Семья была дружной, и они, «полуверующий» отец и неверующий Володька, делали это из уважения к верующей матери. А она очищала крашеное яйцо, резала на три части и давала каждому его дольку…
Они сидели, не включая света, разговаривали о своих делах, а горница, словно сотворяясь из отступавших сумерек, медленно наполнялась светом разгорающегося утра. Вспыхивали горшки с геранями и белые тюлевые занавески на окнах, падали на свежепобеленные стены тёплые солнечные пятна, сначала робкие, потом всё крупнее, ярче. Комнатка наливалась солнцем, к ним в дом тихо входило Светлое Христово Воскресенье. Когда оно окончательно становилось днём, они вставали и расходились по своим делам, но Володьке, воспринимавшему всё как забавный ритуал, этот день уже до самого вечера казался необыкновенным… И это ощущение осталось на всю жизнь.
А жизнь шла дальше.
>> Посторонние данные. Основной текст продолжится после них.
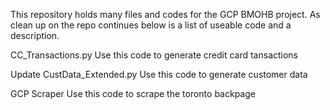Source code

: This repository holds many files and codes for the GCP BMOHB project.  As clean up on the repo continues below is a list of useable code and a description.

CC_Transactions.py                Use this code to generate credit card tansactions


Update CustData_Extended.py      Use this code to generate customer data

GCP Scraper                       Use this code to scrape the toronto backpage 

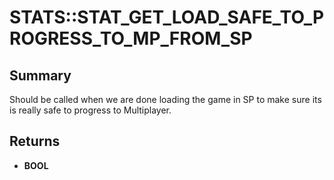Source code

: # STATS::STAT_GET_LOAD_SAFE_TO_PROGRESS_TO_MP_FROM_SP

## Summary
Should be called when we are done loading the game in SP to make sure its is really safe to progress to Multiplayer.

## Returns
* **BOOL**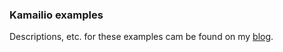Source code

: ### Kamailio examples

Descriptions, etc. for these examples cam be found on my [blog](https://kaufmania.wordpress.com/).

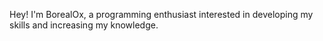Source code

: Hey! I'm BorealOx, a programming enthusiast interested in developing my skills and increasing my knowledge.
<!---
BorealOx/BorealOx is a ✨ special ✨ repository because its `README.md` (this file) appears on your GitHub profile.
You can click the Preview link to take a look at your changes.
--->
Он закончил школу, положил в облезлый отцовский чемоданчик-балетку выходной лыжный костюм и с отчаянной решимостью солдата, бросающегося на дзот, поехал в город поступать в вуз. И… поступил, к большому своему удивлению и великой радости отца. Да не куда-нибудь, а в «храм науки» — старейший в Сибири университет.
Из мира тележного колеса он шагнул в мир высоких знаний, о котором столько мечтал, и этот мир — почтенные профессора физического факультета, неумолимо точные формулы, новые городские товарищи — затмил для него всё… А через пять лет, упрямый и способный, он закончил университет, распределился в один из НИИ и, женившись и осев в городе, сам стал частью этого мира.
В этом мире, разумеется, Бога не было, его обитатели признавали одну материю и закономерности её развития. Здесь верили и поклонялись цифрам и фактам. Исследовательская практика быстро приучила Владимира Ивановича к тому, что любое явление жизни можно обсчитать и, построив соответствующие кривые, выразить в соответствующей формуле. Так его научили, так он, ничтоже сумняшеся, и думал — вместе с коллегами по работе и всей советской наукой.
Но время летело, с годами, размышляя о жизни, он начал сознавать, что не всё в ней укладывается в чёткую формулу и красивый график. Оказалось, есть масса вопросов, на которые любезная его наука не может дать ответ. И не потому, что «ещё не пришло время», а потому, что зашла в тупик. Уже в семидесятые в институтских курилках начали поговаривать о таинственных «чёрных дырах» Вселенной, где исчезает материя, о том, что современная теория Большого взрыва — по сути то же самое, о чём говорят, например, древнеиндийские Веды, что сама теория Дарвина, на которой построена вся концепция развития органического мира, имеет большие натяжки…
Таких разговоров, противоречивых фактов становилось всё больше. И в нём, кандидате физико-математических наук, специалисте по полупроводниковым кристаллам, зашевелился червь сомнения: а так ли непогрешим этот диалектический материализм? В глубине его существа стало зарождаться ощущение, что, кроме цифр и фактов, там, дальше, где кончаются ограниченное человеческое знание и законы природы, в мире естьещёнечто. И когда он думал об этом «нечто», ему почему-то вспоминалось пасхальное апрельское утро, их бедная деревенская изба и медленно наполняющее её торжествующее солнце.